Set out every line of the material below as a numbered list, skipping any blank lines and leaving the pictures out.

╭─ ENTRIES SUPPLIED

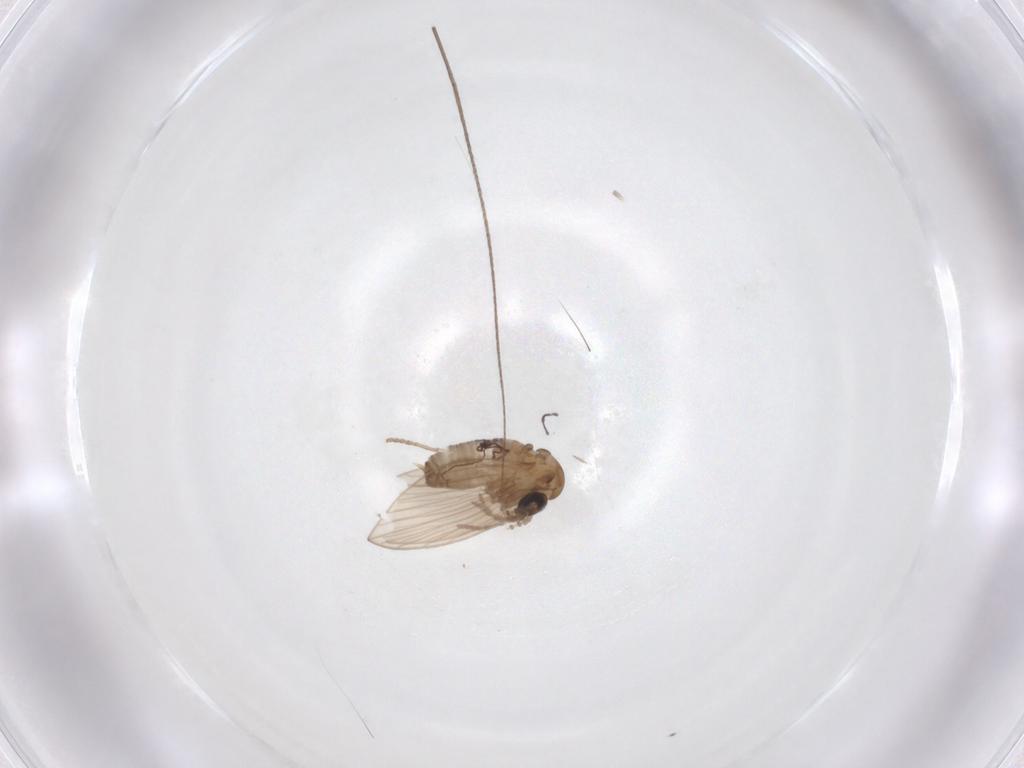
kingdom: Animalia
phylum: Arthropoda
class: Insecta
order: Diptera
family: Psychodidae
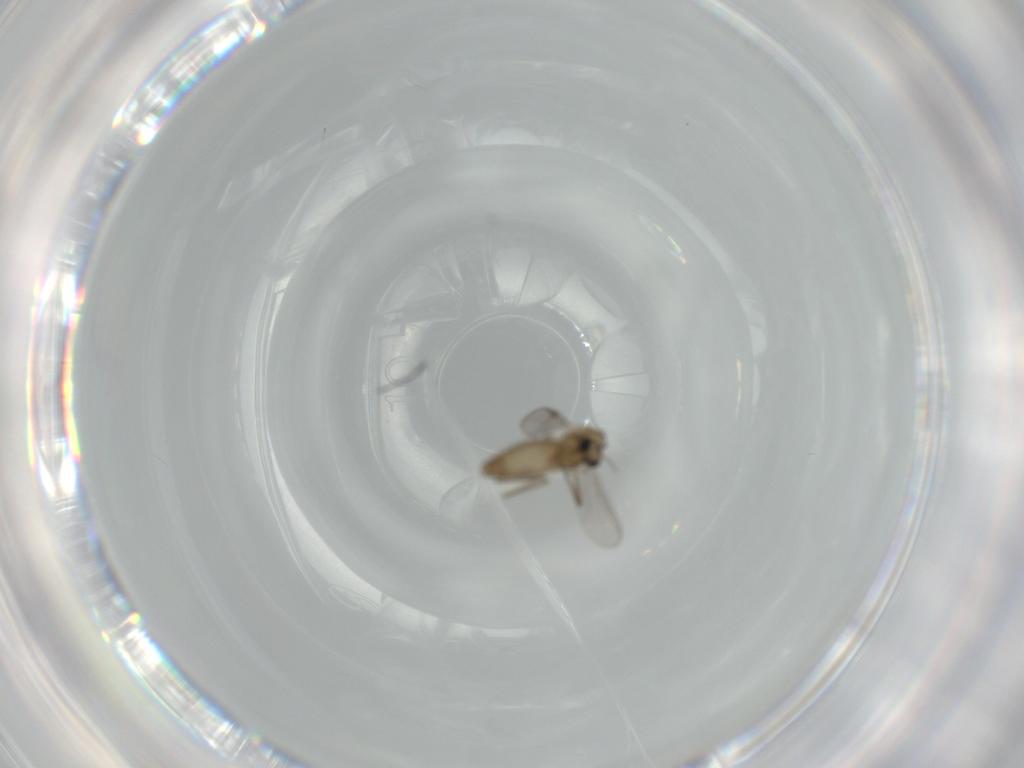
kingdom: Animalia
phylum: Arthropoda
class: Insecta
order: Diptera
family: Chironomidae
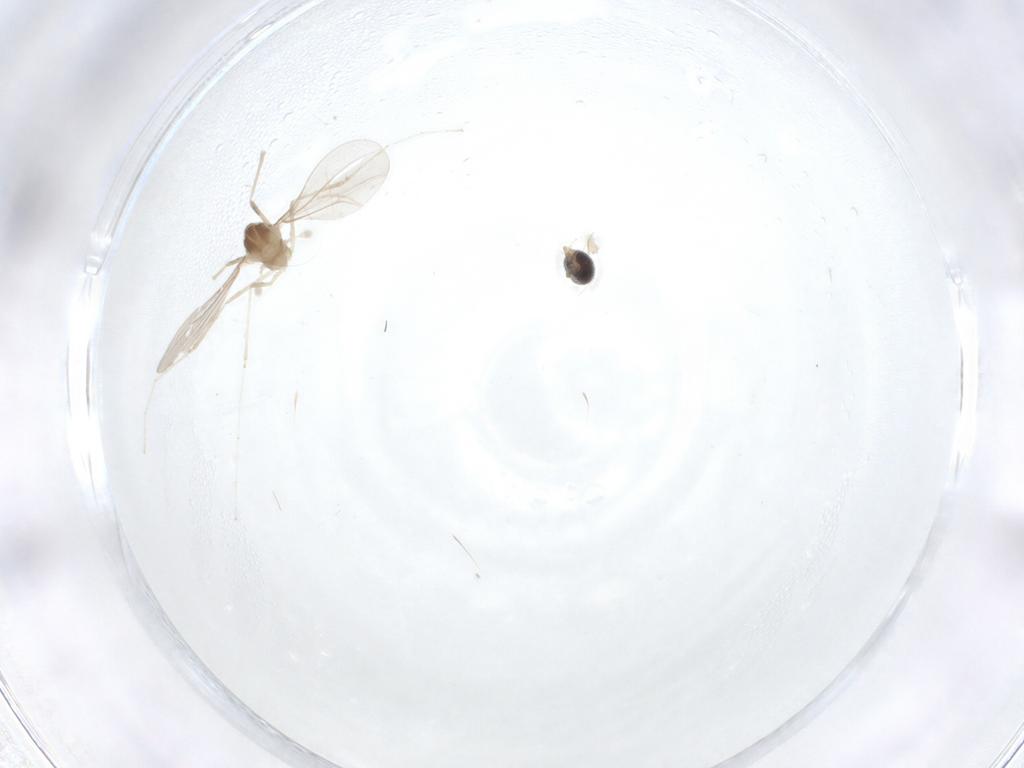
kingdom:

╰─

ANSWER
1. kingdom: Animalia
2. phylum: Arthropoda
3. class: Insecta
4. order: Diptera
5. family: Psychodidae
6. kingdom: Animalia
7. phylum: Arthropoda
8. class: Insecta
9. order: Diptera
10. family: Chironomidae
11. kingdom:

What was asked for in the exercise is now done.